The task: Write out the passage below on happiness, virtue and profit word for word, in full.

Passage:
"""
The definition of happiness, especially in relation to pleasure and virtue, is also transformed. Moderation is replaced by indulgence. The main body of the book consists of chapters on specific concepts frequently related to people: power and Machiavelli, happiness, selfish systems in relation to Hobbes and Locke, utility in place of virtue, the State in terms of checks and balances, profit and the invisible hand, the market in relation to poverty and famines, and finally the whole notion of self-evidence. The book is crammed with insight and draws on well-known as well as obscure authors – who has heard of Voltaire’s contemporary Chastellux or Thomas Davison in terms of profit and benevolence related through charitable giving?

Here there is only space for a few observations. As economies develop, happiness becomes more implicated with wealth and security and is equated with pleasure rather than equanimity and contentment; the ‘pursuit’ of happiness implies individualism, competition, unease and prior discontent. Sympathy emerges as the core element of enlightenment moral philosophy and implies engagement with the community as a duty which is also a part of self-interest. The analysis of the State brings in a nuanced understanding of three types of mechanistic operation: the clock, natural forces and the self-regulation typified by the windmill, all with a growing understanding of the meaning of the word system in a dynamic sense.
"""
Stored data:
"""
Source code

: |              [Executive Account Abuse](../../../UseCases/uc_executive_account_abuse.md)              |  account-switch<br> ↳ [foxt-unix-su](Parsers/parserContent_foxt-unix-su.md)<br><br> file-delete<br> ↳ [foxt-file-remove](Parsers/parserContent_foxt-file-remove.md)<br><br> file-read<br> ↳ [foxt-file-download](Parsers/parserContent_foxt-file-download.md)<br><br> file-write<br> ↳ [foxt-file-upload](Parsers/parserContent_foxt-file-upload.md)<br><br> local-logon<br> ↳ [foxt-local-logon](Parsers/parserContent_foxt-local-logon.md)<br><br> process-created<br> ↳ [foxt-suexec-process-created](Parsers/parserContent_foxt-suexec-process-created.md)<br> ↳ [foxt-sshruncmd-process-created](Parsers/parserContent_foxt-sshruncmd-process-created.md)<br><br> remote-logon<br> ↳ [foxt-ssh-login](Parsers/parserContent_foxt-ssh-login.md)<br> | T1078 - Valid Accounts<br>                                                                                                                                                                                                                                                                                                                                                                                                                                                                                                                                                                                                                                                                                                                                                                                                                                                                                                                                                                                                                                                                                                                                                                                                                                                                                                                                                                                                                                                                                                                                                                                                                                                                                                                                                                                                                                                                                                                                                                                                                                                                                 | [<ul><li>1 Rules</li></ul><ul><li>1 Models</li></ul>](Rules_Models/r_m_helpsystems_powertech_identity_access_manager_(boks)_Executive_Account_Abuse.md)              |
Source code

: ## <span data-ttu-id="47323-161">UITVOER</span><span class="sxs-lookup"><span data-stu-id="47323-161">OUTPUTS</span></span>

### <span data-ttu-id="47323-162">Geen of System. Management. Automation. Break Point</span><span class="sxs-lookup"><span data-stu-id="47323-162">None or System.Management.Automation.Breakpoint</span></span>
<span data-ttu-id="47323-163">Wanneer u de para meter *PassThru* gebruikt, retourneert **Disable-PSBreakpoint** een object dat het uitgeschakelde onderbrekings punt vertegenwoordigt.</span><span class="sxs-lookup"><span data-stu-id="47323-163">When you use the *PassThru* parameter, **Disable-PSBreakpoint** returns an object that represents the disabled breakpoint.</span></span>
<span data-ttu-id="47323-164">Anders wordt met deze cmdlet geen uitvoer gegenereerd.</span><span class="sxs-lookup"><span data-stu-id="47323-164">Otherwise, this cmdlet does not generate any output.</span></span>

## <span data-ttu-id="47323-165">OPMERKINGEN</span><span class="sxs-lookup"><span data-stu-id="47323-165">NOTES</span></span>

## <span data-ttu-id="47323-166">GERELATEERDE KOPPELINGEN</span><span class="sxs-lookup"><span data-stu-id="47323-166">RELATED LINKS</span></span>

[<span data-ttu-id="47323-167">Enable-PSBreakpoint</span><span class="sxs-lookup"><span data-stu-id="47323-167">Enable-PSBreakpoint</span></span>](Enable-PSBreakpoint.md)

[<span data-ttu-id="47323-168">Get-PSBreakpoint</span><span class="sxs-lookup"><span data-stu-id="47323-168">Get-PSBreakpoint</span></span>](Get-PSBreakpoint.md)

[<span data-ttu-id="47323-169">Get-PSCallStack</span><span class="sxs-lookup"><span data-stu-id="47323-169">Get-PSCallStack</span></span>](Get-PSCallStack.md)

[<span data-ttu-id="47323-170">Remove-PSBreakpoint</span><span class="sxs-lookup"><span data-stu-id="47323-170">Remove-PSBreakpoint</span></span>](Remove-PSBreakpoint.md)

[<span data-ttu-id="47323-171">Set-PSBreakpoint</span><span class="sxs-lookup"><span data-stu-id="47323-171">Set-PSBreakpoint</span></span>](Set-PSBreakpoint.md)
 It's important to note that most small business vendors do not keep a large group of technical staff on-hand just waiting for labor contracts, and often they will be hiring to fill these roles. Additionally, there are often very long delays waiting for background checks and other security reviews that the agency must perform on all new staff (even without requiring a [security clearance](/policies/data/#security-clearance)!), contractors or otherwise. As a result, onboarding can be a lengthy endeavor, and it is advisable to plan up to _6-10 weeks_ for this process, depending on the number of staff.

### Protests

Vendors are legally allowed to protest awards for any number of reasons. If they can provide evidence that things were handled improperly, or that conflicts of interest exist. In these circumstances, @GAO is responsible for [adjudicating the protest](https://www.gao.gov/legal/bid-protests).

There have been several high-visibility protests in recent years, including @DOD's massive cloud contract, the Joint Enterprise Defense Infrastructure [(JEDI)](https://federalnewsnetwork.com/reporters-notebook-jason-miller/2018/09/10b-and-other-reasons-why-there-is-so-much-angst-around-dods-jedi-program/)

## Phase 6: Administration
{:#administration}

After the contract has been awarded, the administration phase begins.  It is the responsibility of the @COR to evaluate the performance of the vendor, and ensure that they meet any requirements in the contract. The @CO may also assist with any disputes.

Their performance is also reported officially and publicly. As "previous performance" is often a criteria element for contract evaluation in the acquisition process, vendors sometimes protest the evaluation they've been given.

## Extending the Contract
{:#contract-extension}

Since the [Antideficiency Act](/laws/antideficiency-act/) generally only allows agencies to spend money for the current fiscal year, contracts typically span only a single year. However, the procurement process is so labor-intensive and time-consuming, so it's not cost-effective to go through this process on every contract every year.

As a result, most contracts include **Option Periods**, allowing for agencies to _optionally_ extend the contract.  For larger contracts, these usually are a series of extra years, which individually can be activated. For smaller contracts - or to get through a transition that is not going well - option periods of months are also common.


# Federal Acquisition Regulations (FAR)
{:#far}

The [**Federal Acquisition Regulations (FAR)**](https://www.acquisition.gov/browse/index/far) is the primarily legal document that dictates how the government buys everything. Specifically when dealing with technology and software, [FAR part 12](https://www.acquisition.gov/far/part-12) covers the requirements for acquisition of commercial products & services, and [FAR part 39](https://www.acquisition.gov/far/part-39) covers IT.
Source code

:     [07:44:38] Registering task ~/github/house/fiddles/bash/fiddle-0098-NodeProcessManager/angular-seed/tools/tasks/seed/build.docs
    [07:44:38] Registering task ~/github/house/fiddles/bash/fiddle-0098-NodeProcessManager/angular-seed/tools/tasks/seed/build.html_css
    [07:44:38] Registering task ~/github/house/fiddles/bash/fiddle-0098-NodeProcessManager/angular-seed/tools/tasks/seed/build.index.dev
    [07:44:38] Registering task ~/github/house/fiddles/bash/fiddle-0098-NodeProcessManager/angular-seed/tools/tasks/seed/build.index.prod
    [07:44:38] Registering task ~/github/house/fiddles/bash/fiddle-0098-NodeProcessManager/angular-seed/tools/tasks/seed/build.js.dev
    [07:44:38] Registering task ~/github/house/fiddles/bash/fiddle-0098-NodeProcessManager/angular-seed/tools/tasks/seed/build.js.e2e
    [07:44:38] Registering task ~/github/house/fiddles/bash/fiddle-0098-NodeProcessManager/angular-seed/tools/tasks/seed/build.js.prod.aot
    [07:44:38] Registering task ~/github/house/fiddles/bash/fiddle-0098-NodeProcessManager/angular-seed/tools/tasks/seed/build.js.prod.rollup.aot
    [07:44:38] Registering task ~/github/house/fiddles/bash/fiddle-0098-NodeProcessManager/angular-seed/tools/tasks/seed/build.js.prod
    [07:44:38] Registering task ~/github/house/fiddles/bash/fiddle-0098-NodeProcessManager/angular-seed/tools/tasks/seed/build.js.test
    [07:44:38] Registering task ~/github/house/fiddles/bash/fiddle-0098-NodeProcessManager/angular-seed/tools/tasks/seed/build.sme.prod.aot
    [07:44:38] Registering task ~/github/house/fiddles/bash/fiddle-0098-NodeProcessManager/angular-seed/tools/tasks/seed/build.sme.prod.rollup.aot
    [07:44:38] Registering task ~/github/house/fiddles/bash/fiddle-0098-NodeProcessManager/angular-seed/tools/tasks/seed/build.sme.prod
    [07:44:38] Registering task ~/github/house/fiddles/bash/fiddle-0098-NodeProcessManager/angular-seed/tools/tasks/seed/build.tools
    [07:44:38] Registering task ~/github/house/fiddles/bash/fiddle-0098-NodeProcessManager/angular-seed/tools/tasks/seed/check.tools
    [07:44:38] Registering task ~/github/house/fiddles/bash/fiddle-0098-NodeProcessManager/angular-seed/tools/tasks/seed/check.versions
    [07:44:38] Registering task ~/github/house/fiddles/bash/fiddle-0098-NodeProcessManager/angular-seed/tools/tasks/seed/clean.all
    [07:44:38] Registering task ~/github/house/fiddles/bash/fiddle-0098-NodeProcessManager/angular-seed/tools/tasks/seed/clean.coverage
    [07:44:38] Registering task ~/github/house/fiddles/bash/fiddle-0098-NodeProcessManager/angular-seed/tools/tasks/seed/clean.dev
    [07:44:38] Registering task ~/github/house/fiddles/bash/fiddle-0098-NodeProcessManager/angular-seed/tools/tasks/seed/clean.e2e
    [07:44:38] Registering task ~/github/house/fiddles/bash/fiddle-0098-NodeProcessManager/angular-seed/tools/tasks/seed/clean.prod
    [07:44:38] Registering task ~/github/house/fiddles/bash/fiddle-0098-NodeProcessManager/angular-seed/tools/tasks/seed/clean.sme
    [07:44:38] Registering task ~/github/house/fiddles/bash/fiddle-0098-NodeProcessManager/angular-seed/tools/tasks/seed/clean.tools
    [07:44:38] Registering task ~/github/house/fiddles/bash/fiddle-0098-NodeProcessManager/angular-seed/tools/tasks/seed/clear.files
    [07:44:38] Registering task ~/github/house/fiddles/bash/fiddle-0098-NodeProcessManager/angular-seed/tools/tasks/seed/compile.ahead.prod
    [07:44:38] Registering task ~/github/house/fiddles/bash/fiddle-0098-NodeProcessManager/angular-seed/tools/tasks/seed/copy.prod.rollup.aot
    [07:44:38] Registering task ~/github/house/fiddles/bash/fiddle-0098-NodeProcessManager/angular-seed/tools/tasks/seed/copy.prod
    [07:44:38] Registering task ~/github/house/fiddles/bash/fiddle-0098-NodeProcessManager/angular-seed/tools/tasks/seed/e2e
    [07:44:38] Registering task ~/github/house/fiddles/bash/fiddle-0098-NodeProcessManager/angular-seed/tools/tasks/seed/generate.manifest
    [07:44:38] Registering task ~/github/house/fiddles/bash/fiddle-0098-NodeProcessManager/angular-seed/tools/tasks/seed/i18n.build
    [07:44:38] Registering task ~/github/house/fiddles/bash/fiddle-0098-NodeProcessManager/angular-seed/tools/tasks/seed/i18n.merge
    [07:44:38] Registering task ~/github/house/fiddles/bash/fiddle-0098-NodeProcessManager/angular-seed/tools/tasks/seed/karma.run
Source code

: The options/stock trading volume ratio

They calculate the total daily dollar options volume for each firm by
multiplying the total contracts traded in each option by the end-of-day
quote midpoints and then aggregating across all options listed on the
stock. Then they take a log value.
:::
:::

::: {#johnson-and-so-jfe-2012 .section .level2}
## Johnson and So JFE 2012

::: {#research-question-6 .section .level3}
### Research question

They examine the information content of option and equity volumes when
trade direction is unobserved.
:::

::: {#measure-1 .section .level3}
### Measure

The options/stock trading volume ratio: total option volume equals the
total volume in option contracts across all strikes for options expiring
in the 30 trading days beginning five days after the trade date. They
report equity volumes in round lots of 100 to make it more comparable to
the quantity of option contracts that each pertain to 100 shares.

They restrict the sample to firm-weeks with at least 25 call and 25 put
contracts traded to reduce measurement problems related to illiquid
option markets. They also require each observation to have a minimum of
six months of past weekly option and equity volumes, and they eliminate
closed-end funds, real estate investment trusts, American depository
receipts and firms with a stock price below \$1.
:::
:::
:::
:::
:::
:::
"""
Task output:
The definition of happiness, especially in relation to pleasure and virtue, is also transformed. Moderation is replaced by indulgence. The main body of the book consists of chapters on specific concepts frequently related to people: power and Machiavelli, happiness, selfish systems in relation to Hobbes and Locke, utility in place of virtue, the State in terms of checks and balances, profit and the invisible hand, the market in relation to poverty and famines, and finally the whole notion of self-evidence. The book is crammed with insight and draws on well-known as well as obscure authors – who has heard of Voltaire’s contemporary Chastellux or Thomas Davison in terms of profit and benevolence related through charitable giving?

Here there is only space for a few observations. As economies develop, happiness becomes more implicated with wealth and security and is equated with pleasure rather than equanimity and contentment; the ‘pursuit’ of happiness implies individualism, competition, unease and prior discontent. Sympathy emerges as the core element of enlightenment moral philosophy and implies engagement with the community as a duty which is also a part of self-interest. The analysis of the State brings in a nuanced understanding of three types of mechanistic operation: the clock, natural forces and the self-regulation typified by the windmill, all with a growing understanding of the meaning of the word system in a dynamic sense.